John Wiley and Son's 2007 Annual Report

In Memorium: Charles Ellis 1935-2008

Charles Ellis

Charles R. Ellis, President and CEO of Wiley from June 1990 until May 1998, died in Paris on May 4, 2008, after a battle with cancer.

Charles led the company from the difficult days of the late 1980s into the sustained period of growth and profitability that continues into the present. On his watch, Wiley executed the acquisition of VCH Publishing Group and Alan R. Liss, raising its stature as an STM publisher considerably; was listed on the NYSE; and launched its first online ventures. In the year of Charles’s retirement, the Financial Times ranked Wiley as the world’s 27th most respected company.

Beyond his role at Wiley, Charles was an insightful and indefatigable advocate for the publishing community worldwide. With his considerable diplomatic skills and a cosmopolitan perspective enhanced by his early European experiences with Pergamon Press and Elsevier, Charles was notably effective as Vice President of the International Publishers Association (IPA) and Chairman of the Association of American Publishers (AAP), which in 1998 presented him with its highest honor, the Curtis Benjamin Award for Creative Publishing. He was a staunch defender of copyright, seeing it as essential to the encouragement and rewarding of creativity, and he played an important role in developing the Digital Object Identifier (DOI) system, which facilitates the tracking of content use and the enforcement of copyright laws online.

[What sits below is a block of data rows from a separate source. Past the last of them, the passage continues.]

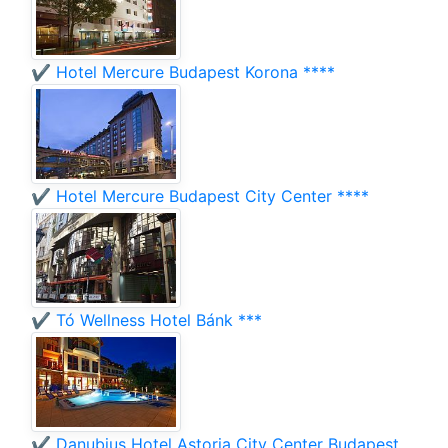
✔️ Hotel Mercure Budapest Korona ****
✔️ Hotel Mercure Budapest City Center ****
✔️ Tó Wellness Hotel Bánk ***
✔️ Danubius Hotel Astoria City Center Budapest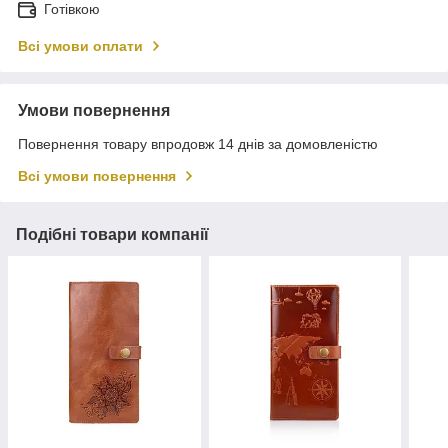
Готівкою
Всі умови оплати
Умови повернення
Повернення товару впродовж 14 днів за домовленістю
Всі умови повернення
Подібні товари компанії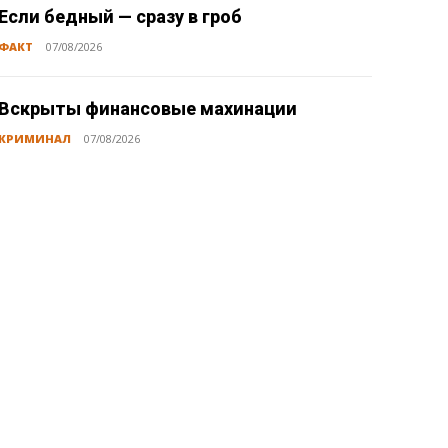
Если бедный — сразу в гроб
ФАКТ
07/08/2026
Вскрыты финансовые махинации
КРИМИНАЛ
07/08/2026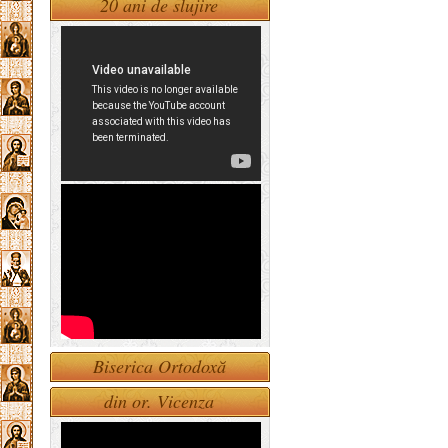
20 ani de slujire
Biserica Ortodoxă
din or. Vicenza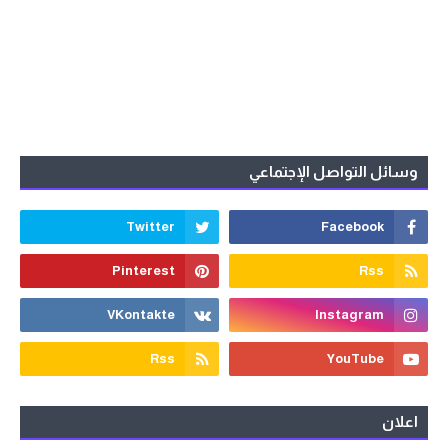
وسائل التواصل الإجتماعي
اعلان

A graduate of Princeton University, Charles was initially attracted to a life in the academic world, and many of his lifelong beliefs were informed by his work as secretary to Bertrand Russell during the establishment of the Campaign for Nuclear Disarmament. In publishing, he found an ideal way to honor his intellectual and ethical values while meeting the practical needs of raising a family. Those with the good fortune to have worked with this decent, charming, and thoughtful man will not forget him.